18. BÖLÜM-D

217 126 95
                                    

MEDYA: DENİZ &TOPRAK

Tuana'ya mesaj atmamdan sonra Toprak'ın odasına doğru ilerledim. Eskiden birlikte alt-üst yatıyorduk, o günler güzeldi. Abim üniversiteye geçince ona da ayrı odaya gitmek düşmüştü, onu diğer odadayken bile özlüyordum.

Kapıyı çalmadan girip gözlerimi içerde dolaştırdım, iki tek kişilik baza, elbise dolabı ve çalışma masasından oluşan eşyalara baktım. Düzenli bir insandı, hiçbir eşyanın yeri değiştirilmezdi, hatta ders çalışırken bile bir ölçüde sabitlenmiş kitapta çalışırdı. Bu haline fazla ayar olsam da takıntılarına saygı duyuyordum.

Bir gün dağınık bir kadınla evlenecek ve kafayı yiyecekti!

Toprak'ın yatağı siyah ve beyazdan oluşan bir nevresim takımıyla süslenmişti, koyu olmasa da Beşiktaş taraftarıydı. Abim ve ben Fenerbahçe'yi tutsak da kuzenim Kuzey onu küçükken kandırmış ve Beşiktaşlı yapmıştı. Babam Fenerli olsa da asıl bu takımı tutma nedenim ilk başlarda Tuana'ydı, lakin sonradan koyu bir şekilde taraftarı olmuştum.

Fenerbahçe taraftarı bütün yenilgilere rağmen bu takımdan vazgeçemiyorlardı, asla inancımızı yitirmiyorduk. Benim Tuana'ya aşık olduğum gibiydi bu, ucunda kazanamayacağım bir ödül olmasına rağmen umudumu kesmeyerek onu kazanmak için elimden geldiğinin fazlasını veriyordum.

"Buyur ikizim?" Toprak'a baktım, üzerinde yeşil kazağı ile siyah eşofman altı vardı. Yeşil kazağının rengi Tuana'nın zümrütlerini anımsatınca gözlerimi ondan çekip döner koltuğun olduğu masasına ilerledim ve oturdum, atrafımda bir tur döndükten sonra gözlerine diktim bakışlarımı.

"Sucuk ekmeğe sen gelme!" Kibar bir şekilde sormuştum, gelmesini çok istesem de Tuana ile yalnız kalmak istiyordum.

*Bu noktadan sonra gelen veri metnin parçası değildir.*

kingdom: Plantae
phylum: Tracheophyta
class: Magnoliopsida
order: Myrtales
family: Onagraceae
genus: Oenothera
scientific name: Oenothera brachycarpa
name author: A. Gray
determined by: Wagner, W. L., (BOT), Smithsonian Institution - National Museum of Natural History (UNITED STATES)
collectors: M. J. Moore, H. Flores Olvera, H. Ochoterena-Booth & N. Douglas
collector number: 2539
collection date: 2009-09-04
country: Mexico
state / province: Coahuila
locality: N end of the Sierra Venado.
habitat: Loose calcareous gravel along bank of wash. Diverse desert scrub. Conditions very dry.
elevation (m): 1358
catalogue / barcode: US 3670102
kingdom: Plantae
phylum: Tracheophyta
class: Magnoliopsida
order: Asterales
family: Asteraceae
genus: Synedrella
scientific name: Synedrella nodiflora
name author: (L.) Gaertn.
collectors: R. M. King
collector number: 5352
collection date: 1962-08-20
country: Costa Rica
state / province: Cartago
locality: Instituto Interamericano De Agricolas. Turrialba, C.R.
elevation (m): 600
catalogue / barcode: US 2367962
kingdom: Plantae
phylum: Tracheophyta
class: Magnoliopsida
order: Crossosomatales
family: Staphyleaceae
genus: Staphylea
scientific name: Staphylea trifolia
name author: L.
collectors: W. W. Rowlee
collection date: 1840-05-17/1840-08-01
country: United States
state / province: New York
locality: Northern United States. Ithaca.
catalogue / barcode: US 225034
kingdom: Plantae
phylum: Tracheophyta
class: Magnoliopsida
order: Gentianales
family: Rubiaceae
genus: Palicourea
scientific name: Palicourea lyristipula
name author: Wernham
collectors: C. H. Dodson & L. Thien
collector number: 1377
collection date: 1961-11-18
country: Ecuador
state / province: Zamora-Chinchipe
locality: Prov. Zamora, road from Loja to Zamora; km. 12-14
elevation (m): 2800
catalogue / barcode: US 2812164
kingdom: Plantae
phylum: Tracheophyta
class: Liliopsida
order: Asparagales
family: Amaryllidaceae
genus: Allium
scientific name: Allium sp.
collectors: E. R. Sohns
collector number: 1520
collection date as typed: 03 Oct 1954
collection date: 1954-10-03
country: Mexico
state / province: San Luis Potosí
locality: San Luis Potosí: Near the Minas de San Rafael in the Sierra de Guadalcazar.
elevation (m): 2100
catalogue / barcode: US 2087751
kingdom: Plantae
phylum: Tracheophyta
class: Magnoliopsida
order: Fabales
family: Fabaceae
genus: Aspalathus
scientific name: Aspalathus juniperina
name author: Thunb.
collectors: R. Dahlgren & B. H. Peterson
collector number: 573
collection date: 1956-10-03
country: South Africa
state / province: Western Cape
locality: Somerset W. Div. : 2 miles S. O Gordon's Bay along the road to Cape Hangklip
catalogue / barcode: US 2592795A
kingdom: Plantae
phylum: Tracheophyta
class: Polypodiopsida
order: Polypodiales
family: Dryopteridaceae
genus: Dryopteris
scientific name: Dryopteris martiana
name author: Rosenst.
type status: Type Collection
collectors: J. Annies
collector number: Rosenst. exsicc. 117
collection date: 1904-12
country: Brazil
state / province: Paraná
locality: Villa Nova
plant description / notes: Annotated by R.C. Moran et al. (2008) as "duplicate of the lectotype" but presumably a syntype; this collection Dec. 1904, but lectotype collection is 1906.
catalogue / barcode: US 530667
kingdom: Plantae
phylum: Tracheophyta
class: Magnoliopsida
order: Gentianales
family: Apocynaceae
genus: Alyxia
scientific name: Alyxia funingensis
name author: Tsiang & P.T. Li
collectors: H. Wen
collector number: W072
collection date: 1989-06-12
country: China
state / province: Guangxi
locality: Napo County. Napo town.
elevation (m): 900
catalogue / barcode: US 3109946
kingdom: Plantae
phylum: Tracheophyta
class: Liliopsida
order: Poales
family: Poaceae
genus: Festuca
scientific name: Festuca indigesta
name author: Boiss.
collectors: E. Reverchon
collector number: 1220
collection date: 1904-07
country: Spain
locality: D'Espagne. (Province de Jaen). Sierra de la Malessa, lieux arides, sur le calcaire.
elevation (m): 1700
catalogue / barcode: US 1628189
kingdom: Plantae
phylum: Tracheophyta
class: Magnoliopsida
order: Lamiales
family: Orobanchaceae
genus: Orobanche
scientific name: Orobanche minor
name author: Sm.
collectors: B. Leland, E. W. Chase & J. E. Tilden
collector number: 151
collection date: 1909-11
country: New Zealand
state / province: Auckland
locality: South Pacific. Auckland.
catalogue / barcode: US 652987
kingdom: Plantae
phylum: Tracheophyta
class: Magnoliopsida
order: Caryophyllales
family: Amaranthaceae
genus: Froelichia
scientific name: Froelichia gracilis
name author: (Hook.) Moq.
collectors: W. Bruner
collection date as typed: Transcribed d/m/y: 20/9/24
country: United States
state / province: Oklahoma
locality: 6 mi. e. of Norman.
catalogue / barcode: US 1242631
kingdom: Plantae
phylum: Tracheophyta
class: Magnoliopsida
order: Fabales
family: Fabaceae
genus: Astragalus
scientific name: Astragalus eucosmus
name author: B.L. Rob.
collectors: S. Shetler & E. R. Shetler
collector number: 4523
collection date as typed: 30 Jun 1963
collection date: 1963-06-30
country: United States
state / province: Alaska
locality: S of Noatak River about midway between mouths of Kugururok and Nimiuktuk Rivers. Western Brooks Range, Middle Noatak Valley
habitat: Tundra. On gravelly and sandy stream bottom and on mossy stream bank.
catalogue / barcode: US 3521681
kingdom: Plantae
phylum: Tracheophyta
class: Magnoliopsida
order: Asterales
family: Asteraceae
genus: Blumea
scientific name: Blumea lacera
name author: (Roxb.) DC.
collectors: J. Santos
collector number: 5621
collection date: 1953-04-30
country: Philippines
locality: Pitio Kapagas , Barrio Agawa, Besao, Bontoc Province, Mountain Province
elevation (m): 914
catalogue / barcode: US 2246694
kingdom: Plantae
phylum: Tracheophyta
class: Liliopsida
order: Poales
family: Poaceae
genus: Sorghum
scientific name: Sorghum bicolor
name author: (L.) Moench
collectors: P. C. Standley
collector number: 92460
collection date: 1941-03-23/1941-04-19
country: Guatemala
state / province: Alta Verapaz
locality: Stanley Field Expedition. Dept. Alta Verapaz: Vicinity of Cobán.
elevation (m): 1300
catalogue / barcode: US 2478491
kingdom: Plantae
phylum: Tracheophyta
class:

Belki bir cesaretle ona aşkımı itiraf edebilirdim.

"Onu çok seviyorsun değil mi?" Kafamı kaşıyarak bakışlarımı tekrar kaçırdım, o ise "Görünen köy kılavuz istemez!" diyerek hunharca güldü. "Tuana seni odasına hapsedip sen gitme diye ağlamıştı ya, o günden beri sizin evleneceğinizi düşünüyorum!" İtirafına karşı "Evine gitsem, benim o evden çıkmamam için tekrar o derecede ağlar mı?" sorum onu afallatmıştı.

"Ağlarsa ona kıyamaz, gitmezsin?"

"Kavuşabilsem zaten, nasıl gideyim ki ondan öteye?"

"Bilemiyorum artık, kavuşmak da gitmek de senin elinde!"

"Onu Taşköprü'ye götüreceğim, sana da yemek alırım. Annemi de ne yap et Tuana'nın annesinin yanına gönder, sen alttan alttan söylersen onun akklına yatar senden de şüphelenmez!"

"O iş ben de! Biliyorsun?"

"Acısız ve soğansız?"

"İkizimsin," Yanına gidip kafasınındaki saçları dağıttım, bundan hiç hoşlanmıyordu. Tuana bana yapınca ben de hoşlanmıyormuşum gibi yapıyordum, böyle yaptığımda daha da karıştırıyordu saçımı, bu çok hoşuma gidiyordu.

"Olum daha yeni taradım ya!"

"Tekrar tararsın!" Diyerek odadan çıktım.

Cebimdeki sigara paketinden bir dal sigara çıkardım, Tuana'nın faranşiti olduğu için yanında sigara içtiğimde onu çok rahatsız ediyordu, yanına gidene kadar içeydim bare.

Arabaya girmeden önce yarısını içime çekerek bitirdim sigaramı yere atıp ayağımın ucuyla ezdim. Arabayı hızla arka arkaya sürüp evin bahçesinden çıkardım, ev yakın olduğu için sadece yarım dakika da ordaydım. Kapıdan çıktığını görünce saçlarımı arkaya doğru karıştırıp genzimi temizledim. Avuç içime nefesimi üfledikten sonra torpido gözünden naneli spreyi alıp ağzıma sıktım.